O Datafolha, que também faz entrevistas presenciais, usa uma outra metodologia de coleta, desenvolvida desde a fundação do instituto há 40 anos. “A gente tem um banco de pontos em praticamente todas as cidades do Brasil. Em São Paulo, por exemplo, são mais de 7 mil cadastrados. São pontos localizados dentro dos bairros, não necessariamente de grande circulação de pessoas”, diz Luciana Chong, diretora do Datafolha. A cada pesquisa, a partir da amostra que vai ser usada, é feito um sorteio dos pontos onde o pesquisador irá realizar as entrevistas, usando cotas por sexo e idade, de acordo com a base de dados do Tribunal Superior Eleitoral (TSE).
A mais diferente é a AtlasIntel, que faz sondagens pela internet, a partir de anúncios que podem estar em buscas, em sites, em redes sociais ou no YouTube.“Tem vantagens e desvantagens dessa abordagem”, diz o CEO da AtlasIntel, Andrei Roman. Como vantagem, ele cita o fato de eliminar a figura do entrevistador, que não estará “na sua cara, olhando aos seus olhos, e julgando a resposta que você vai dar. Então, se você quer votar no Marçal, vai declarar sem qualquer medo ou qualquer tipo de auto-censura”, diz, sublinhando que, ao tirar o efeito de interação humana, o eleitor pode se mostrar menos envergonhado de suas posições, declarar sua renda com menos constrangimento.
Por outro lado, há desafios. “Você tem na internet uma galera mais politizada, um eleitor que é mais educado, mais conectado à tecnologia, talvez mais conectado ao noticiário, que se interessa mais por política, mas também que tem um nível socioeconômico acima da média. Então, a gente precisa, por conta disso, ajustar a probabilidade de resposta em grupos demográficos pré-definidos para calibrar uma amostra representativa”, completa Roman.
Uma outra forma bastante utilizada é a de sondagens por telefone. O Idea Instituto de Pesquisa, da CEO Cila Schulman, emprega diferentes metodologias dependendo dos objetivos dos clientes. “Principalmente para a eleitoral, a gente usa a CAT, que é a pesquisa telefônica com uma pessoa, porque é uma pesquisa que tem um custo ok, mas ao mesmo tempo te dá um resultado bastante acurado.” Cila lembra que esse método traz um pouco de perda de eleitores de baixa renda, o que é corrigido na ponderação dos resultados. “A gente também faz URA, que é a pesquisa com máquina, para um grupo maior de eleitores, especialmente para quando você quer fazer uma pergunta rápida, com resposta sim ou não.”

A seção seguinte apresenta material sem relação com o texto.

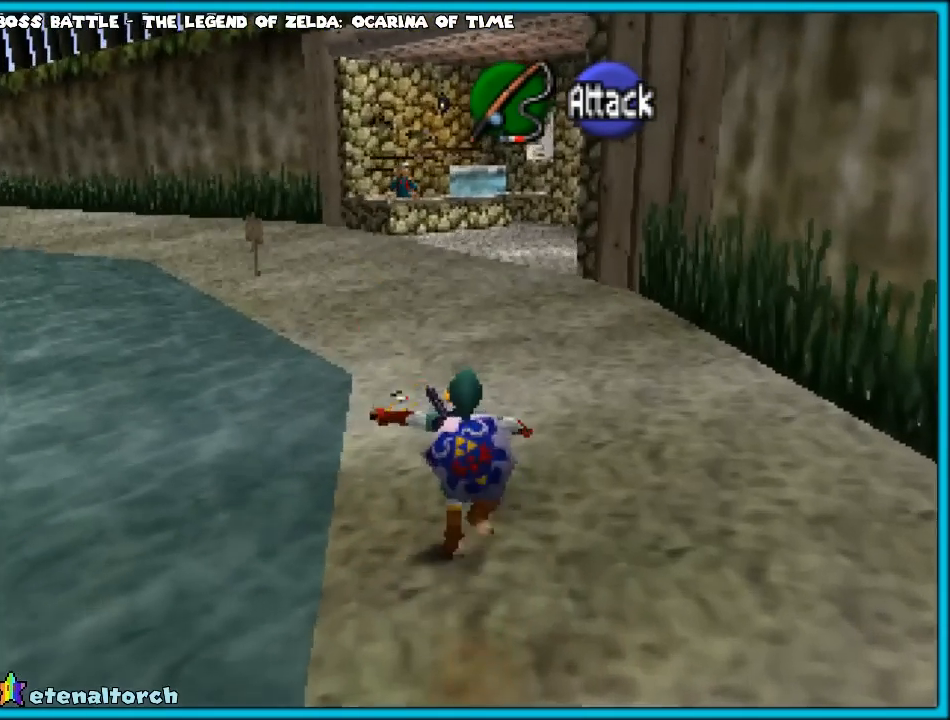
{"buttons": [], "left_stick": "up", "events": [[50, "A", "up"], [83, "Z", "down"], [217, "Z", "up"]]}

Um outro ponto, independentemente de que maneira você vai abordar o eleitor, é o da diferença entre as pesquisas em que o eleitor reponde em quem vai votar espontaneamente e, depois, optando entre um cardápio de candidatos. Renato Meirelles lembra que é cada vez mais comum não só o eleitor decidir seu voto aos 48 minutos do segundo tempo como mudar de voto. “A gente trabalha na análise política com o conceito de voto frágil, que é a diferença do que o candidato tem de espontâneo para o estimulado. Se o cara tem 20% de intenção de voto no estimulado e 10% no espontâneo, você tem 50% de fidelidade nos votos, só para ilustrar o caminho”, diz.
Um espelho do eleitor
Tão importante quanto como abordar as pessoas na hora da pesquisa é como montar o plano amostral da pesquisa. Como aquela amostra de pessoas vai corresponder ao eleitorado de determinado lugar. De novo, cada instituto usa seu próprio método, a partir de diferentes bases de dados. As principais são o Censo e a Pesquisa Nacional por Amostras de Domicílios (PNAD), além dos dados do TSE, que trazem apenas informações de sexo e idade. “Tem institutos que usam a composição do TSE, mas, para ter outras vaiáveis, é preciso recorrer à PNAD e ao Censo”, diz Carolina Botelho, lembrando que quanto mais variáveis você conseguir ponderar, melhor. Por isso, boa parte dos institutos usa os dados da PNAD, uma vez que os dados do Censo, que é realizado a cada 10 anos, costumam ficar desatualizados.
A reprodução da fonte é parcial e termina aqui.